Декорации – это был первый повод остаться нам наедине. Я нарезал обои на полу, склеивал, рисовал контур бригантины, который должен был стать чёрным силуэтом на фоне огромного закатного солнца. Лера сидела на парте, болтала ногами и что-то говорила – мне было всё равно что, я елозил по полу и помалкивал, понимая, что голос-то меня и выдаст. Возвращался домой под вечер и не самой короткой дорогой – мимо Камней, единственного в округе переката на речке. Крутил педали и в какой-то момент подумал: зачем говорить, если можно написать – и той же ночью измарал половину школьной тетрадки. Утром заехал в Бабкин лес, чтобы на знакомом пне перечитать написанное, но в итоге в школу попал под конец занятий и с единственным листком в кармане. Лера мне обрадовалась, потому что разыскивала с утра, а никто ничего вразумительного сказать ей не мог. Она нашла в каком-то журнале вторую декорацию: девушка с поднятой рукой на берегу моря, вид сзади, пара чаек в вышине. Я вернул вырезку вместе со своим листком, сказал, что пока полотно подготовлю, и ушёл в физкабинет один, поигрывая ключом.
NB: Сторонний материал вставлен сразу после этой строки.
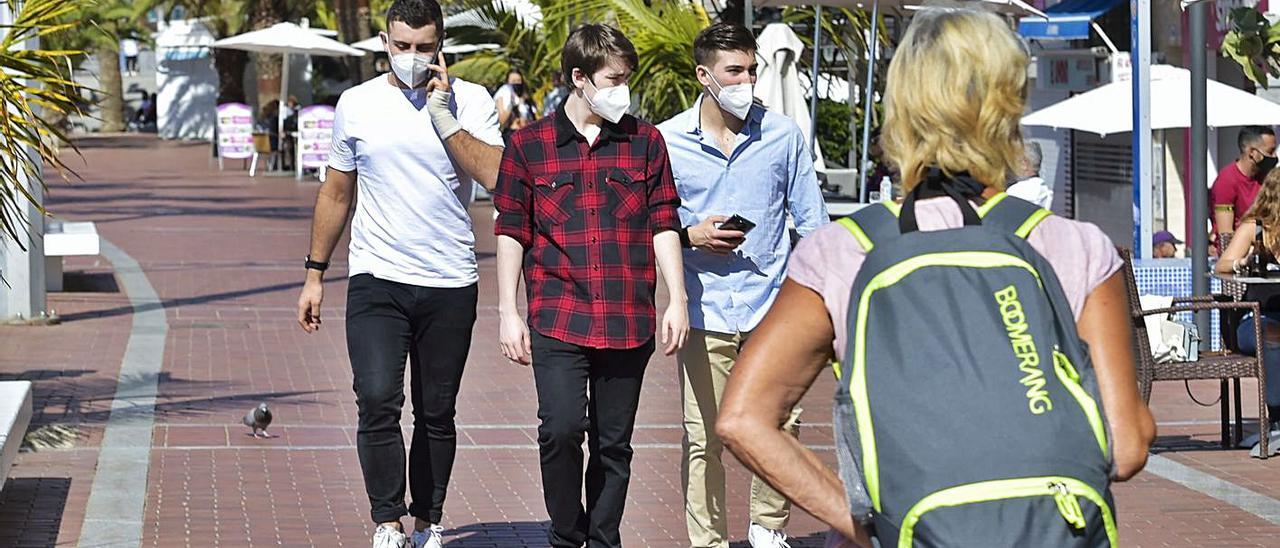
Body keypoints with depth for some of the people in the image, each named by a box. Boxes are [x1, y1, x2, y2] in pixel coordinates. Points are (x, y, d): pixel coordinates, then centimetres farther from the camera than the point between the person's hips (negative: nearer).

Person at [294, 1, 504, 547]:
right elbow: (336, 193, 14)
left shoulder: (470, 101, 1)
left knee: (436, 415, 8)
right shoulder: (357, 103, 6)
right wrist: (315, 273, 13)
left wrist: (443, 117, -14)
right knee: (378, 402, -15)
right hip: (376, 280, 0)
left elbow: (499, 178, -13)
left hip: (450, 286, 0)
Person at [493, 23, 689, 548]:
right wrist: (508, 312, 2)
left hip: (627, 322, 2)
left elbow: (664, 225, 10)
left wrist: (677, 301, 3)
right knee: (561, 427, -16)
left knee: (613, 445, 7)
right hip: (558, 319, -2)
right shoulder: (529, 145, 4)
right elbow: (510, 231, 6)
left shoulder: (646, 141, 8)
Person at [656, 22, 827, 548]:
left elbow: (811, 219, 9)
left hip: (772, 307, 1)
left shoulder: (783, 134, 3)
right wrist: (693, 235, -11)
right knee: (703, 440, 0)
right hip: (704, 311, -1)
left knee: (780, 426, 0)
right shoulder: (667, 140, 1)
Лера пришла, может быть, через полчаса с моим листком в руке и сказала, что потеряла эскиз. Я принёс из лаборантской свёрнутую штору для затемнения, бросил на пол в проходе между партами и велел ей разуться. На закрытую дверь мы посмотрели одновременно. Я сказал: смотрите на Ньютона. «Встаньте так-то» всё равно бы прозвучало как «встаньте раком», а мне надо было рисовать её со спины. И она стала рассказывать сэру Исааку о моей записке: просто, ясно и при этом стильно и сильно. А самое её любимое – «Голубая чашка». «Что такое счастье, каждый понимал по-своему», – сказал я. «Да, – сказала она, – Гайдар». Потом мы и на людях перебрасывались такими цитатками-паролями – мол, она знает, что я знаю то, что знает она, и наоборот. И вдруг я увидел, как вся она напряглась: не стало заметно позвоночника, округлилась попка, а икры сделались как у культуристки. Быстро набросал её лодыжки и попросил как бы словить муху над головой – ухватил и линию позвоночника, и плечо поднятой руки. «Можете обуваться», – сказал.